On the other hand, the AIDS Memorial Pathway project is funded by the city and has a much more formal structure, with a firmer timeline and a project manager. For that one, I had to go back and just build the project in a completely different way that would be safe during the pandemic. I interviewed long-term survivors via Zoom and wove their experiences and stories into the art designs, which I will then color in myself. It’s been a huge amount of planning and problem-solving and testing and also a ton of math, because the handmade art I make will get enlarged as vinyl wraps filling 14 window alcoves on a building. I am really looking forward to the part where I’m finally just drawing and coloring!

It’s funny you ask about writing more, because I just started a year-long writing fellowship at Hugo House in Seattle, with an incredible cohort of writers. Getting to know them has been this joyful surprise of new friendships and creative support amidst this time of distancing — an unexpected, totally delightful privilege.

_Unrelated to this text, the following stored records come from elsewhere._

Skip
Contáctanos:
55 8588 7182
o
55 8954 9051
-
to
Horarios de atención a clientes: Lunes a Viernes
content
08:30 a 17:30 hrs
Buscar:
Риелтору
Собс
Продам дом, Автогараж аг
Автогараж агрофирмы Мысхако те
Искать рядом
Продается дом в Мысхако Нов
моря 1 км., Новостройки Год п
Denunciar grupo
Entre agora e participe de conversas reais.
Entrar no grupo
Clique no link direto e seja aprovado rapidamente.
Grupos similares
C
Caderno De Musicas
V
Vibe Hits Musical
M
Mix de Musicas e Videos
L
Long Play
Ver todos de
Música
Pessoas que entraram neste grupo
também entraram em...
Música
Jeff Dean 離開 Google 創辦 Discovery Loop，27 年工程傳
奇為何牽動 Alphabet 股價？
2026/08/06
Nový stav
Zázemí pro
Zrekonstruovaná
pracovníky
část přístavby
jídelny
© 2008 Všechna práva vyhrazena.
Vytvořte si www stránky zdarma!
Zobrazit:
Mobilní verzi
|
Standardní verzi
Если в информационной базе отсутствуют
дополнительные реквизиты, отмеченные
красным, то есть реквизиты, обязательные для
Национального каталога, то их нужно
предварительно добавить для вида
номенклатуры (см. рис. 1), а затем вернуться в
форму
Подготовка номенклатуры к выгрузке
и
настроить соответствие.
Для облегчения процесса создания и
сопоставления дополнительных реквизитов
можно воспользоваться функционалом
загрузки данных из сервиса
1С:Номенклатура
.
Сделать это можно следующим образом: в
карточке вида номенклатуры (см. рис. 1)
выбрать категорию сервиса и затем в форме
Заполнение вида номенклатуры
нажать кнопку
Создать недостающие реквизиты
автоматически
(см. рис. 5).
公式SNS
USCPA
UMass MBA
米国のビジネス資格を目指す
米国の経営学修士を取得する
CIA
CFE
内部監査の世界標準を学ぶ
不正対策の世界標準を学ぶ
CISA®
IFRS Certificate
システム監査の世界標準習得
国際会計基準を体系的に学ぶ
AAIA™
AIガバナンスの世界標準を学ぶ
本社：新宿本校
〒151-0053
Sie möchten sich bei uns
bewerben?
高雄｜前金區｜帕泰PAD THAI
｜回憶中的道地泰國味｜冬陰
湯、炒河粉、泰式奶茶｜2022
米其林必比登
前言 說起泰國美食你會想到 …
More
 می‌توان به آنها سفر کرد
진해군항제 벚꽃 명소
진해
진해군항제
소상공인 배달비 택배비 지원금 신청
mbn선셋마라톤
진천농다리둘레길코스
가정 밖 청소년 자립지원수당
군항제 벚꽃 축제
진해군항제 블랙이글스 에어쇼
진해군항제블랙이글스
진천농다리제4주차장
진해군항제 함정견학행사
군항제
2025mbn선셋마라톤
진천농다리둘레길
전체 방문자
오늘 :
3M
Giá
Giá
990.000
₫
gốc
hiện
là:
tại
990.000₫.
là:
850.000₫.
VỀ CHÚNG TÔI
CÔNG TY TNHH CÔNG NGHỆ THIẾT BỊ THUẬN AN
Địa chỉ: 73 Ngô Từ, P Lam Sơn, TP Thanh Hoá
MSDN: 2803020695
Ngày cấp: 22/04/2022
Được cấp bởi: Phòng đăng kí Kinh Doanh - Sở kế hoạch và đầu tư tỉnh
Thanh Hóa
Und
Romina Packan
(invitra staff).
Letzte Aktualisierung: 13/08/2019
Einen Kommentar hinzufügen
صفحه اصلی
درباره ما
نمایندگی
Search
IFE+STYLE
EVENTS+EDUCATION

I’m really excited for what’s ahead with everybody’s writing! But I’ll admit that personally I’m having a hard time writing right now. I’ve managed to keep going with those big art projects, but like a lot of people I’m also really struggling with focus and energy.

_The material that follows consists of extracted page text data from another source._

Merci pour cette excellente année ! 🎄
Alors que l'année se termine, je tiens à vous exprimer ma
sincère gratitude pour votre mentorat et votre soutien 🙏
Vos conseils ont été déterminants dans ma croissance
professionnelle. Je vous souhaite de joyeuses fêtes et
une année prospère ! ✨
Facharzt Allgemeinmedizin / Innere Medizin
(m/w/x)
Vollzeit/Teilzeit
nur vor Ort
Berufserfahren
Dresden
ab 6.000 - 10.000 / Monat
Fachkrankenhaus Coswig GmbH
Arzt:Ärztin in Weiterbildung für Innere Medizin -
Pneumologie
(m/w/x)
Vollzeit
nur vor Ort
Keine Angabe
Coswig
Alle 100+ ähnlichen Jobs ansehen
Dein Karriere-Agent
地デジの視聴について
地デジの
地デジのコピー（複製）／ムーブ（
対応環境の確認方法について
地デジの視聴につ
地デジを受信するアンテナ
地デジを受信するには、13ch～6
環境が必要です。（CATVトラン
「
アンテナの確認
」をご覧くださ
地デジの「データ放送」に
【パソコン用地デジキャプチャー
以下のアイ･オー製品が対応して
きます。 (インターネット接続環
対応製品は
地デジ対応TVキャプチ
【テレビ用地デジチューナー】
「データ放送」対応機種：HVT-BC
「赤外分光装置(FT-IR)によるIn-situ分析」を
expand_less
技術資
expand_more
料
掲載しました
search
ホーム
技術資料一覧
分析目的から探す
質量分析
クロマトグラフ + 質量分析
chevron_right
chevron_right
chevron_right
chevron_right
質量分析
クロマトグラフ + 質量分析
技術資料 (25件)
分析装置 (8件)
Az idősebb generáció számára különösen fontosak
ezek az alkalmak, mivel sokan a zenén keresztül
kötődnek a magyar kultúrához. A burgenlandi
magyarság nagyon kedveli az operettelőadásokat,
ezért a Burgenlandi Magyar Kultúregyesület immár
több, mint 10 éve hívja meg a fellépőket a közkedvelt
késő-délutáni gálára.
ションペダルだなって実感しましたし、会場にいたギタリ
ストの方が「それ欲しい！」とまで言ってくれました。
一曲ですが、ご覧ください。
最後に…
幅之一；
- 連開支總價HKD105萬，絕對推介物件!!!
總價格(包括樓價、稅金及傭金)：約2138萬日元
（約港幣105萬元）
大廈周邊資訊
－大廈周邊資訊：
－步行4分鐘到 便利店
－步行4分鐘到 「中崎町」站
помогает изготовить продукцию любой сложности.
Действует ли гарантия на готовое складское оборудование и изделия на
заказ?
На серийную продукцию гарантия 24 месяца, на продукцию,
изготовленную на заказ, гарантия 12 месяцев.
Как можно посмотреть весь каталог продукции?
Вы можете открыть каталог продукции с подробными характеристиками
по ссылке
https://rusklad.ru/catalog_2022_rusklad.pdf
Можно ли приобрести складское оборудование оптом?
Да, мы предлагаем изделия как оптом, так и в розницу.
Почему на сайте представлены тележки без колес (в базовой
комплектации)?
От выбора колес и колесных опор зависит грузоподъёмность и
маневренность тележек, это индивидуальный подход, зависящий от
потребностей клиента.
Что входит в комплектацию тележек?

Drawing is a really comforting activity for me, but my writing is kind of the opposite. It tends to stir things up. I love being able to write. I need to express certain things that way, but the actual process unsettles me emotionally in a way I’m not sure I can handle right now. I’m trying though. It really helps to be connected with these other writers, who are all grappling with the world right now in such smart, kind, thoughtful, and tough ways. I’m grateful for just learning how to be there for each other, help each other keep going with our work, but also be validating about the ways in which it’s just hard right now. It’s great that some people out there are having huge creative bursts, but it’s also really okay to admit that there’s a ton of trauma to deal with. Sometimes making your art helps with that, and sometimes you just need a break to take care of yourself, take care of your friends, your community, and each other.